A White Paper by Tim Warden; August 31, 2008


Ask anyone who's been doing shared or "SAN" storage for more than a generation's worth of hardware and they'll tell you. The experienced storage admins know to ask the question, the inexperienced discover the pain after the P.O.'s been signed. "How are we going to get our data off the old array and onto the new?"

Alas, the Storage Industry has been the last bastion of monolithic, closed architectures. In spite of all the industry talk and promises surrounding Storage Area Networks and standards, the SAN vendors products don't inter-operate, and a heterogeneous SAN environment is little more than several "Storage Islands" all physically plugged into the same fabric. Your EMC CX-340 won't talk to your DS-4200, your DS-4200 won't talk to your HP MSA-2000, your HP MSA-2000 don't know nuttin' 'bout your EqualLogic, your EqualLogic won't give the time of day to your LeftHand, and your LeftHand doesn't know what your right hand is doing.

The major vendors can offer you the "tried and true" traditional solution: what's left of your budget spent on professional services and downtime.

If you're using an advanced Server Virtualization product like VMware's ESX 3.5, you can take advantage of their "Storage VMotion" feature to move your machines and their data from one platform to another. It's a nice feature, but requires all that SAN data to be associated with VMs on an ESX platform.
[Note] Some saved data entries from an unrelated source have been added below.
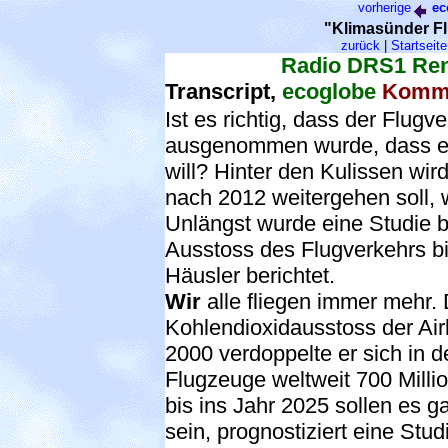
vorherige
ec
"Klimasünder F
zurück
|
Startseite
Radio DRS1 Ren
Transcript,
ecoglobe
Komme
Ist es richtig, dass der Flug
ausgenommen wurde, dass er 
will? Hinter den Kulissen wi
nach 2012 weitergehen soll, 
Unlängst wurde eine Studie b
Ausstoss des Flugverkehrs b
Häusler berichtet.
Wir
alle fliegen immer mehr.
Kohlendioxidausstoss der Air
2000 verdoppelte er sich in d
Flugzeuge weltweit 700 Mill
bis ins Jahr 2025 sollen es g
sein, prognostiziert eine Stu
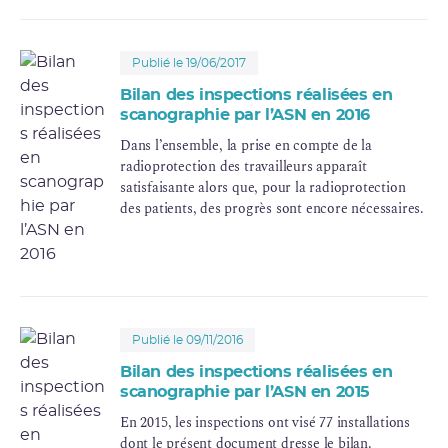
Publié le 19/06/2017
Bilan des inspections réalisées en
scanographie par l’ASN en 2016
Dans l’ensemble, la prise en compte de la
radioprotection des travailleurs apparaît
satisfaisante alors que, pour la radioprotection
des patients, des progrès sont encore nécessaires.
Publié le 09/11/2016
Bilan des inspections réalisées en
scanographie par l’ASN en 2015
En 2015, les inspections ont visé 77 installations
dont le présent document dresse le bilan.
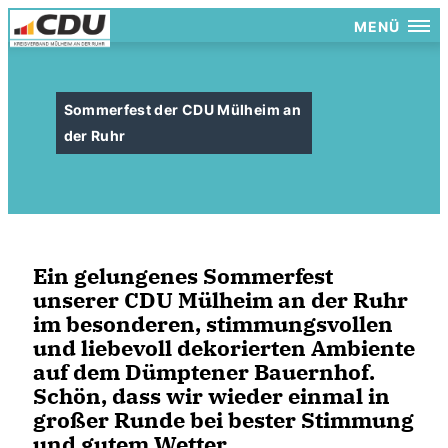
MENÜ
Sommerfest der CDU Mülheim an
der Ruhr
Ein gelungenes Sommerfest
unserer CDU Mülheim an der Ruhr
im besonderen, stimmungsvollen
und liebevoll dekorierten Ambiente
auf dem Dümptener Bauernhof.
Schön, dass wir wieder einmal in
großer Runde bei bester Stimmung
und gutem Wetter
But what about all those NTFS volumes you have on your faithful LeftHand Networks SAN that's gone End-Of-Life? Or maybe you've outgrown that trusty LeftHand appliance and just need more capacity... and you were shocked when you saw the price sticker for the upgrade? Perhaps the newer LeftHand higher capacity nodes weren't compatible with your older, lower capacity node and you discovered you wouldn't be able to take full advantage of the additional new capacity, so you're looking for an alternate solution, a "best of both worlds"?

In this white paper we detail a step-by-step solution for migrating NTFS volumes off of a LeftHand Networks storage appliance (the "old SAN" device) and onto another storage vendor's array (the "new SAN" device"). Our example migration uses a LeftHand appliance for the "old SAN" device, but this procedure applies equally to any backend storage, whether it be EqualLogic, Clariion, HP, IBM, HDS, or whatever. The same holds true for the "new SAN" device. The "new SAN" could be one of the aforementioned vendor's arrays, or it could simply be LUNs created using a RAID controller card (such as those made by LSI, Adaptec, or Promise) and direct attached storage.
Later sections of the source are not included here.